What to produce
From the listing below, select every line containing the string "false" and copy each one out.

Extracted records
_ _ _

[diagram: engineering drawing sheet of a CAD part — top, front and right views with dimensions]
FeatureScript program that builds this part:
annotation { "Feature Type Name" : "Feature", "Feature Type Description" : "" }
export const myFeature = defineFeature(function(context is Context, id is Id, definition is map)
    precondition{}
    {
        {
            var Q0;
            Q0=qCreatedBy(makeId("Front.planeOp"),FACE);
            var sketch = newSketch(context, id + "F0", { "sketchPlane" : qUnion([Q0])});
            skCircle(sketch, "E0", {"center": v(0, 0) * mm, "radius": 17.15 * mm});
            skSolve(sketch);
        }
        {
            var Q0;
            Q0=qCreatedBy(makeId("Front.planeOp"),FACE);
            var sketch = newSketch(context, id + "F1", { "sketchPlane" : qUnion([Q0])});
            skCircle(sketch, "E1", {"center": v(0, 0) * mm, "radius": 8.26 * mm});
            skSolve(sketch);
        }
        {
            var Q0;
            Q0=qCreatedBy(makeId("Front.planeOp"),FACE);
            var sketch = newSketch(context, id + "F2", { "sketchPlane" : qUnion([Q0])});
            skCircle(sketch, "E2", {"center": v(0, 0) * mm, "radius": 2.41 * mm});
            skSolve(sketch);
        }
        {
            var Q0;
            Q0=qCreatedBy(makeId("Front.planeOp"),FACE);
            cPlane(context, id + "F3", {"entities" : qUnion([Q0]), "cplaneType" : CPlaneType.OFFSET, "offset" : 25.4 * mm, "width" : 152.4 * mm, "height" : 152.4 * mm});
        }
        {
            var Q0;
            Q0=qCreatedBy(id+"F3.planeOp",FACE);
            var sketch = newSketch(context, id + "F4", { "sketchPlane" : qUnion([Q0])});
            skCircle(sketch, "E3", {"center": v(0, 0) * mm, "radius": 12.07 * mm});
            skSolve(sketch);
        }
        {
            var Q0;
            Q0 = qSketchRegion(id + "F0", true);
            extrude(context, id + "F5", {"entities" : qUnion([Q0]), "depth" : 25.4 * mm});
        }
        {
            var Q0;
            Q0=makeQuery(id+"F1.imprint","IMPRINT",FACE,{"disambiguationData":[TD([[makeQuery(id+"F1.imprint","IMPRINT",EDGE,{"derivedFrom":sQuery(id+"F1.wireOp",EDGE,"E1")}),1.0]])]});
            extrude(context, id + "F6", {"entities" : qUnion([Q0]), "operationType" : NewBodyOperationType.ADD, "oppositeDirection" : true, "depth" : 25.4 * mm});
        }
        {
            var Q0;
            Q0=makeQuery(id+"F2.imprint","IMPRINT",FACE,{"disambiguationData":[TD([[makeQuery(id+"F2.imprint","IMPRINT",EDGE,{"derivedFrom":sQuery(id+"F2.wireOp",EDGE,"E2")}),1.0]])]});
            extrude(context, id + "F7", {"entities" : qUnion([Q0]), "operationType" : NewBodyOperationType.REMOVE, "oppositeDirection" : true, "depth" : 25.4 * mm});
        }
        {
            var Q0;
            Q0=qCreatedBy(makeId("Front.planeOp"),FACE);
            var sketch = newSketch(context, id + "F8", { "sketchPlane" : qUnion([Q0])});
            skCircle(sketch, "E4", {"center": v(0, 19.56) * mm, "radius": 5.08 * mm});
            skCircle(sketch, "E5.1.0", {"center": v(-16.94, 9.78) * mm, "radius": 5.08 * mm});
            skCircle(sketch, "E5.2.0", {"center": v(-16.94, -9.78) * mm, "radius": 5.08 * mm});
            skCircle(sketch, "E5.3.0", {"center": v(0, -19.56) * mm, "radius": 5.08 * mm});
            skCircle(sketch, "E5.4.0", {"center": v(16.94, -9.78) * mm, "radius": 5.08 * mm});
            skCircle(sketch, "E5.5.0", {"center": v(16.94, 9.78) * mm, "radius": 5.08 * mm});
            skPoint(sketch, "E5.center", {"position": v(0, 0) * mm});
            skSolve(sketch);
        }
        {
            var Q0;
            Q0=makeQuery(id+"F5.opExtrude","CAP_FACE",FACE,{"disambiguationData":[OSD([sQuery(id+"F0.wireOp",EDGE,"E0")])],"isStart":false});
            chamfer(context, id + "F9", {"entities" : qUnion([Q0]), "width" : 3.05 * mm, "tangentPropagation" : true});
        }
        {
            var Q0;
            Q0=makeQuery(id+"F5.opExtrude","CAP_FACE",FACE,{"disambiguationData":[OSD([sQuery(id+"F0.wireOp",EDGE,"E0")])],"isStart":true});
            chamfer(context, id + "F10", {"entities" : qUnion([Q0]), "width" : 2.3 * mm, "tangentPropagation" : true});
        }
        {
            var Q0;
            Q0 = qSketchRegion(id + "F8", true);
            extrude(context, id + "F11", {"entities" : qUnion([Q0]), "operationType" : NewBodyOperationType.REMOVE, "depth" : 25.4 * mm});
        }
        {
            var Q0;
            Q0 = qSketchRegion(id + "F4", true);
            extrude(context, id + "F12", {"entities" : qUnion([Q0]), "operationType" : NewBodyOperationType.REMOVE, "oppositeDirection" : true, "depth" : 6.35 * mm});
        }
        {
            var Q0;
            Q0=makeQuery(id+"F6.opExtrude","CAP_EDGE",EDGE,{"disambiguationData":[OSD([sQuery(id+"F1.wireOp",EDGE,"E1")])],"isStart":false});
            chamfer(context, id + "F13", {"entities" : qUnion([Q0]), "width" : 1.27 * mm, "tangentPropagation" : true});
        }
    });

_ _ _

Answer in full
            Q0=makeQuery(id+"F5.opExtrude","CAP_FACE",FACE,{"disambiguationData":[OSD([sQuery(id+"F0.wireOp",EDGE,"E0")])],"isStart":false});
            Q0=makeQuery(id+"F6.opExtrude","CAP_EDGE",EDGE,{"disambiguationData":[OSD([sQuery(id+"F1.wireOp",EDGE,"E1")])],"isStart":false});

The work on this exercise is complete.